= Weighted majority algorithm (machine learning) =

Method of using a pool of algorithms

In machine learning, weighted majority algorithm (WMA) is a meta learning algorithm used to construct a compound algorithm from a pool of prediction algorithms, which could be any type of learning algorithms, classifiers, or even real human experts.
The algorithm assumes that we have no prior knowledge about the accuracy of the algorithms in the pool, but there are sufficient reasons to believe that one or more will perform well.

Assume that the problem is a binary decision problem. To construct the compound algorithm, a positive weight is given to each of the algorithms in the pool. The compound algorithm then collects weighted votes from all the algorithms in the pool, and gives the prediction that has a higher vote. If the compound algorithm makes a mistake, the algorithms in the pool that contributed to the wrong predicting will be discounted by a certain ratio β where 0<β<1.

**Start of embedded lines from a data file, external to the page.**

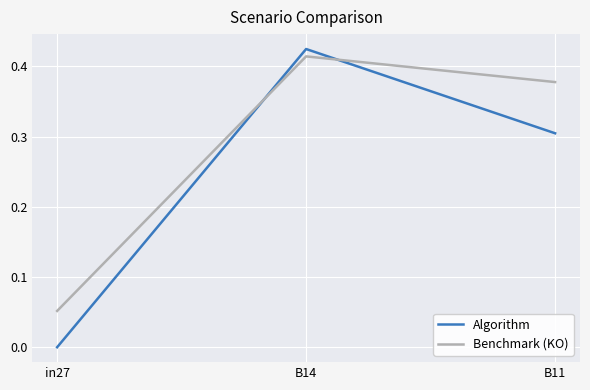

Which series has the largest range (max minus min)?

Algorithm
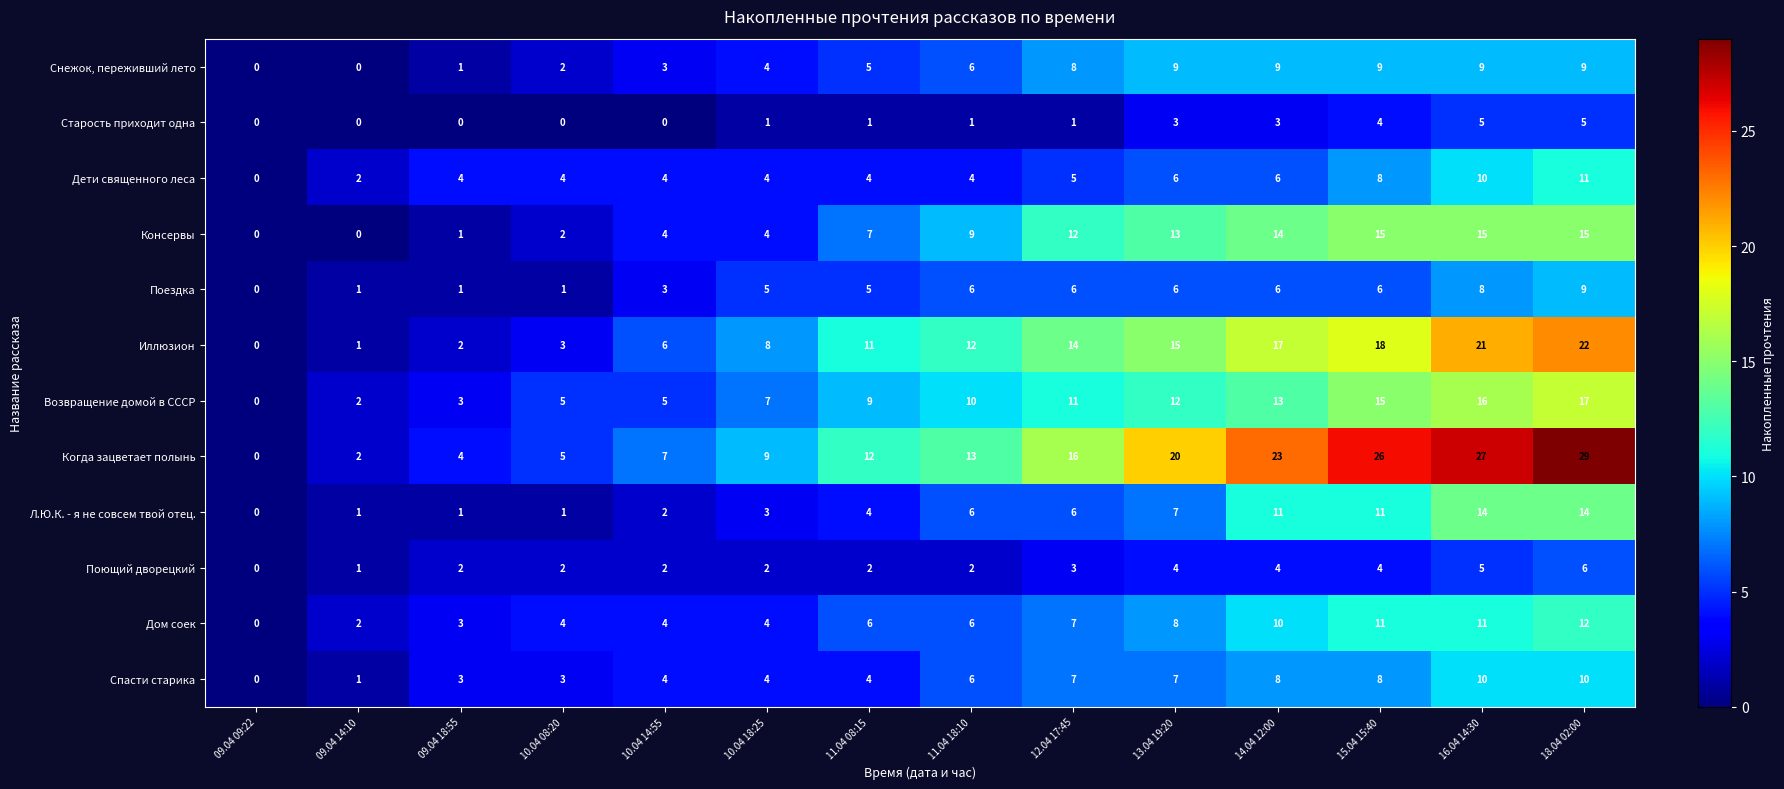

Is it true that Поющий дворецкий equals 4 at 14.04 12:00?

True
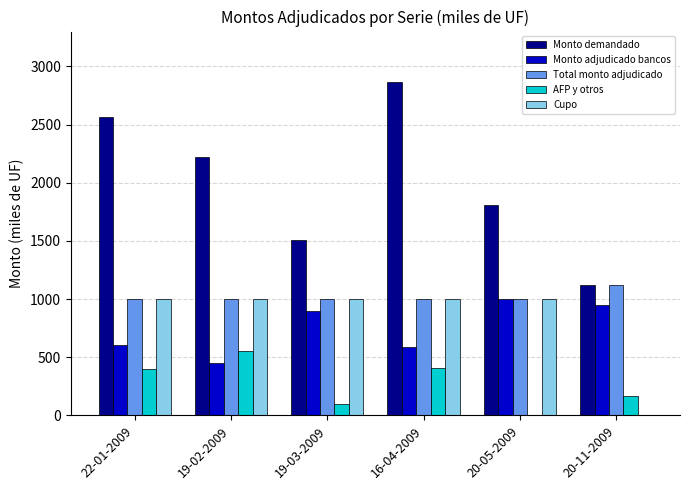

What is the maximum value shown in the chart?

2870.0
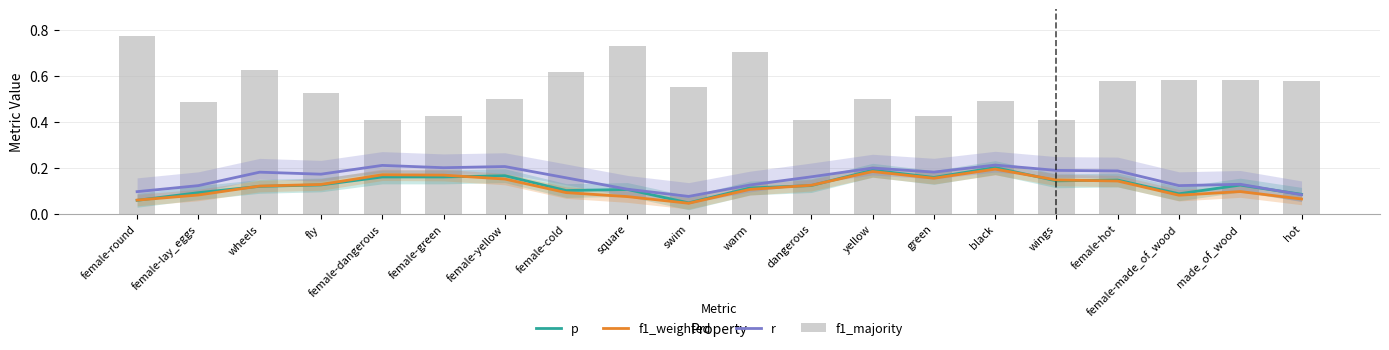

What is the difference between the p values at wings and hot?

0.1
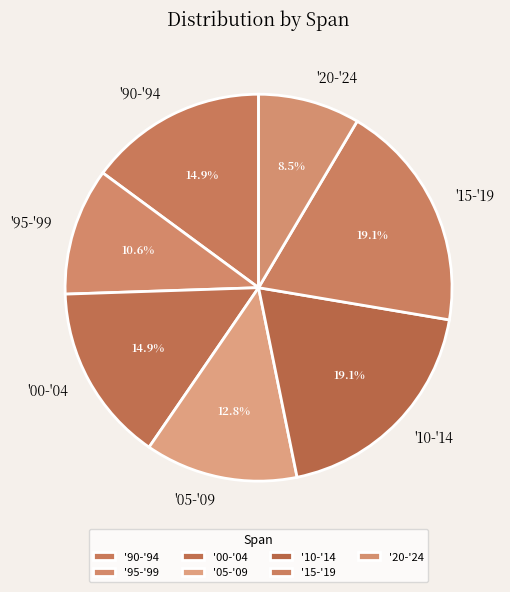

What is the smallest slice in the pie chart?

'20-'24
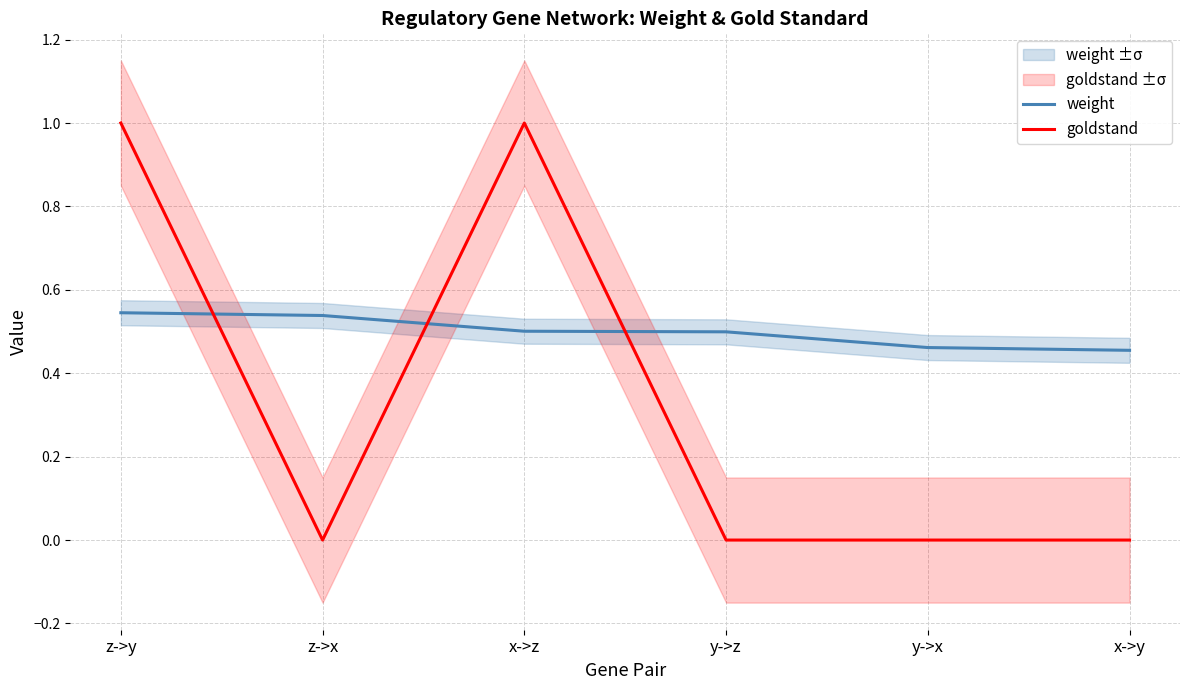

In goldstand, how many points are higher than both neighbors (excluding endpoints)?

1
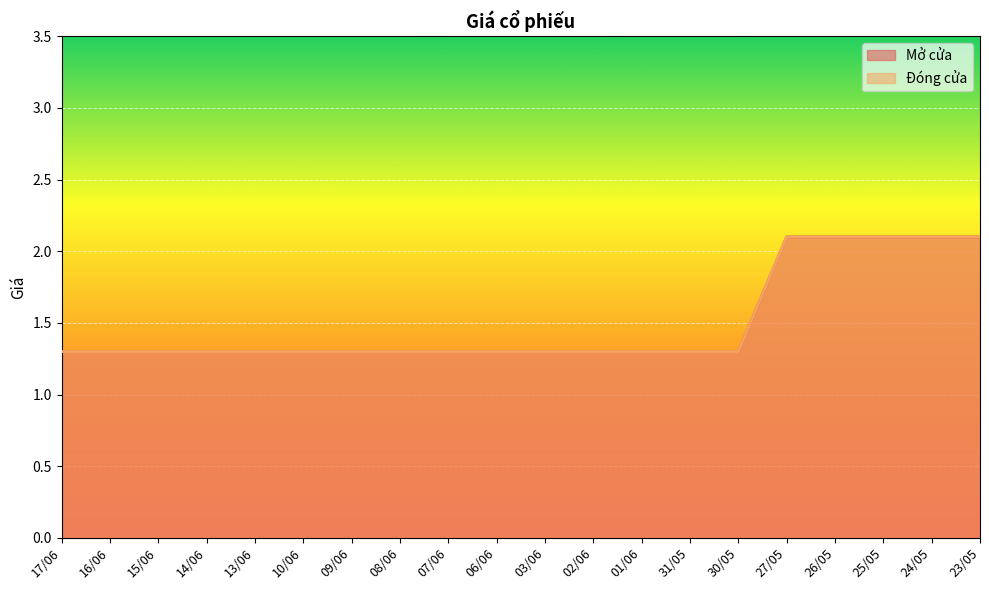

What are all the series names shown in the legend?

Mở cửa, Đóng cửa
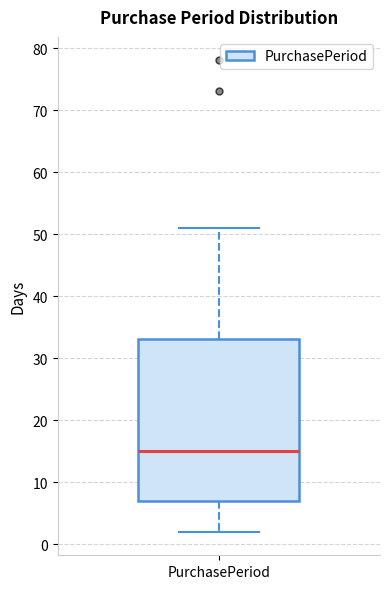

Read this box plot against the y-axis: the position of the median line, the range covered by the box, and the ends of both whiskers. The values are not printed on the chart, so give them approximately, as read against the axis.

median 15, box 7 to 33, whiskers 2 to 51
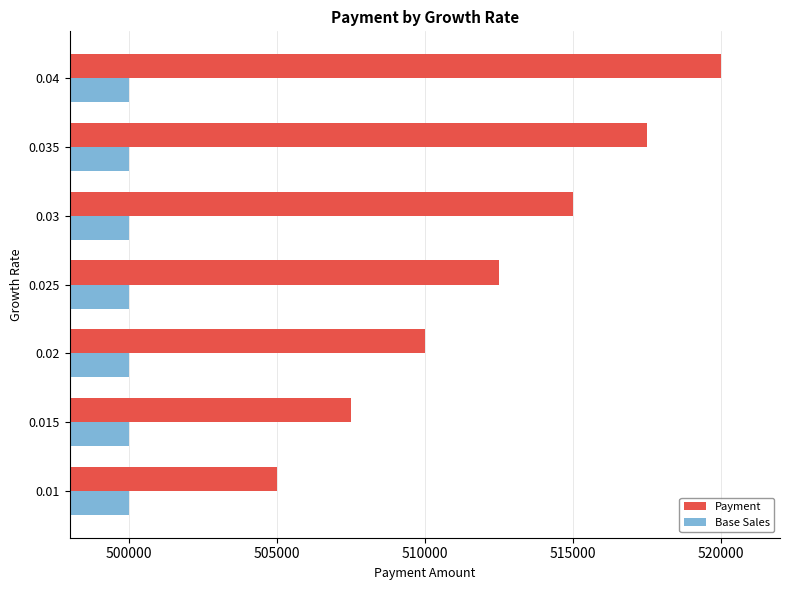

Count the number of data series in this chart.

2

It can be shown that the upper bounds on the number of mistakes made in a given sequence of predictions from a pool of algorithms $\mathbf{A}$ is

$\mathbf{O(log|A|+m)}$

if one algorithm in $\mathbf{x}_i$ makes at most $\mathbf{m}$ mistakes.

There are many variations of the weighted majority algorithm to handle different situations, like shifting targets, infinite pools, or randomized predictions. The core mechanism remains similar, with the final performances of the compound algorithm bounded by a function of the performance of the specialist (best performing algorithm) in the pool.